DuoSkin, a recent collaboration with Cindy Hsin-Liu Kao of MIT Media Lab, is an interactive temporary tattoo that can control devices from your skin. Using gold leaf as the conductive agent, these tattoos can be personalized to match the aesthetics of the wearer and can be as expressive as traditional ink tattoos. The project was nominated for the SciFi No Longer Award at the upcoming SXSW festival and was featured in Time Magazine.

Sometimes you just have to laugh when you find yourself working with chemists or material scientists and wonder ‘How did I get here?’” she said. “But if you want to be on the bleeding edge, you have to be willing to step outside your core areas and always welcome in other ideas.”

She recently founded Microsoft’s first ever artist-in-residence program, called studio99. This grassroots effort, driven by employees, invites unconventional thinkers and artists to collaborate with researchers on the next wave of technologies.

Project Florence which grew out of studio99, enables people to converse with a plant by translating text sentiment into a light frequency the plant can recognize and respond to in order to promote a two-way conversational experience. Inspired by then-Artist-in-Residence Helene Steiner, Project Florence is a fusionist’s cornucopia of biology, natural language research, design and engineering. It was recently showcased at Ars Electronica and was an inspiration for much of the core work in FoodFutures.
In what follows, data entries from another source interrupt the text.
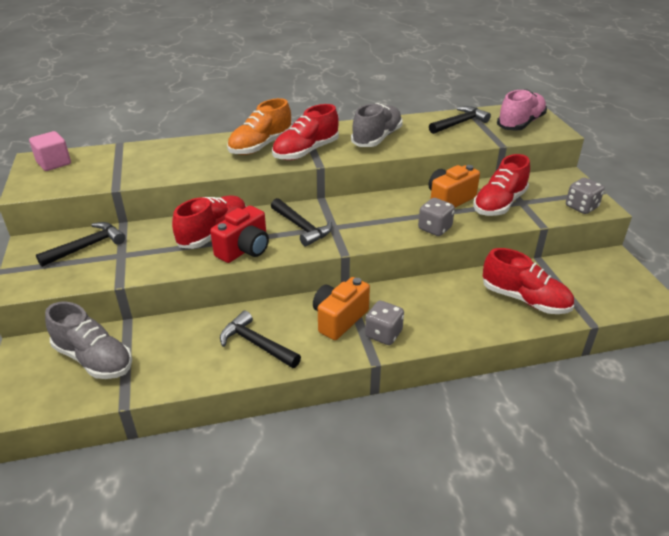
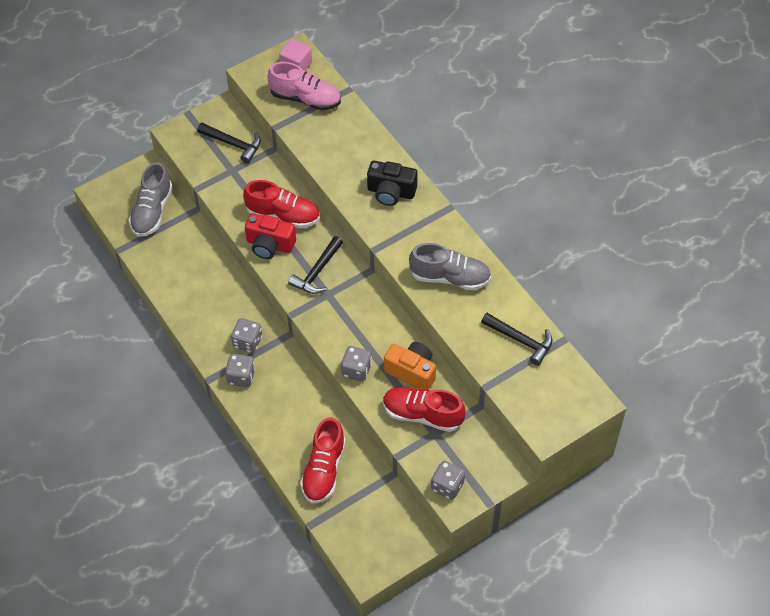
camera: 70 degrees right, 20 degrees up
black hammer [220,310,301,368] -> none
orange shoe [227,98,292,155] -> black camera [367,161,418,206]
red shoe [272,104,339,160] -> none
orange camera [313,277,370,340] -> grey dice [231,318,262,353]
pink shoe [497,89,547,131] -> pink shoe moved to [267,62,341,111]

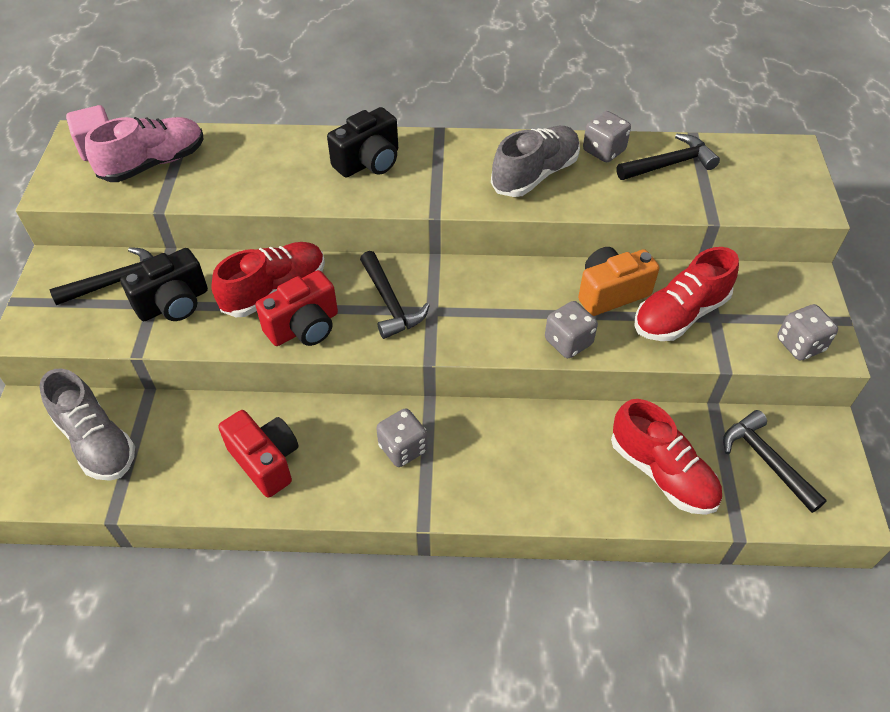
camera: 55 degrees left, 5 degrees down
grey dice [225,354,255,387] -> grey dice moved to [583,111,631,162]
none -> black camera [120,248,208,321]
none -> red camera [218,410,299,498]
none -> black hammer [723,410,827,513]

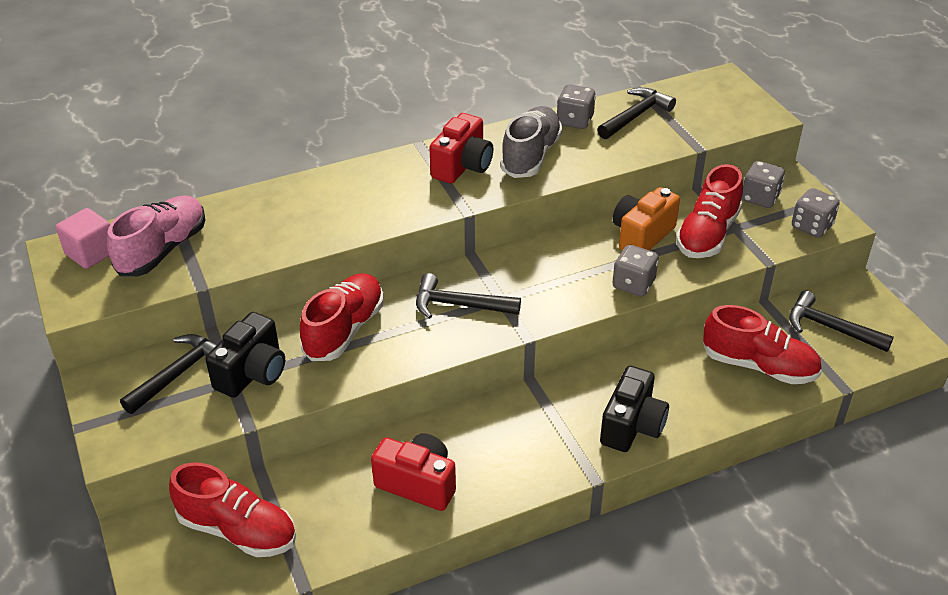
camera: 25 degrees left, 10 degrees down
grey shoe [39,368,135,481] -> red shoe [169,462,296,557]
red camera [255,270,338,346] -> red camera moved to [429,113,493,184]
black camera [327,107,398,177] -> black camera moved to [600,366,669,452]
black hammer [360,251,430,339] -> black hammer turned 150 degrees clockwise [416,273,521,319]
grey dice [376,408,428,467] -> grey dice moved to [742,161,785,208]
Roseway has long worked to promote human diversity and inclusion. She knows what it feels like to be on the outside and also sees that “outside” is where the next great ideas could be born. Ten years ago, she co-founded DigiGirlz, a tech camp for high school girls. The DigiGirlz camp continues to afford high school girls exposure to professional women across Microsoft’s global footprint, while also offering hands-on workshops and classes.

Roseway is optimistic about the potential of the incoming generation of talent. “College graduates these days desire and even expect to do something monumental – to change to world,” she said. “And they intuit that they will have to work across disciplines and use art and design to make it relatable and successful.”

Through her work at Microsoft, Roseway tries to provide the next generation with a platform they can use to cross-collaborate, thrive in blended environments and feel supported at the company.

There are so many dimensions to people and life that you can’t go about finding solutions with one broad brush stroke. And it is the inclusion of art that gets people thinking and asking the deeper questions,” she said.

At this stage of her career, Roseway has made peace with being an outlier. “I’ve always felt like I’m a bit different from my peers; I’ve never been in a room full of other Astas,” she said. “But I embrace it. I know now that it’s my biggest asset.”

Roseway and her colleagues are currently working on submitting a “Unicorn Panel” for the upcoming Grace Hopper Conference in fall 2017, in which female fusionists will gather to discuss the future of their careers and how to tackle the big challenges of tomorrow.

Maybe she will find that room full of other Astas, after all.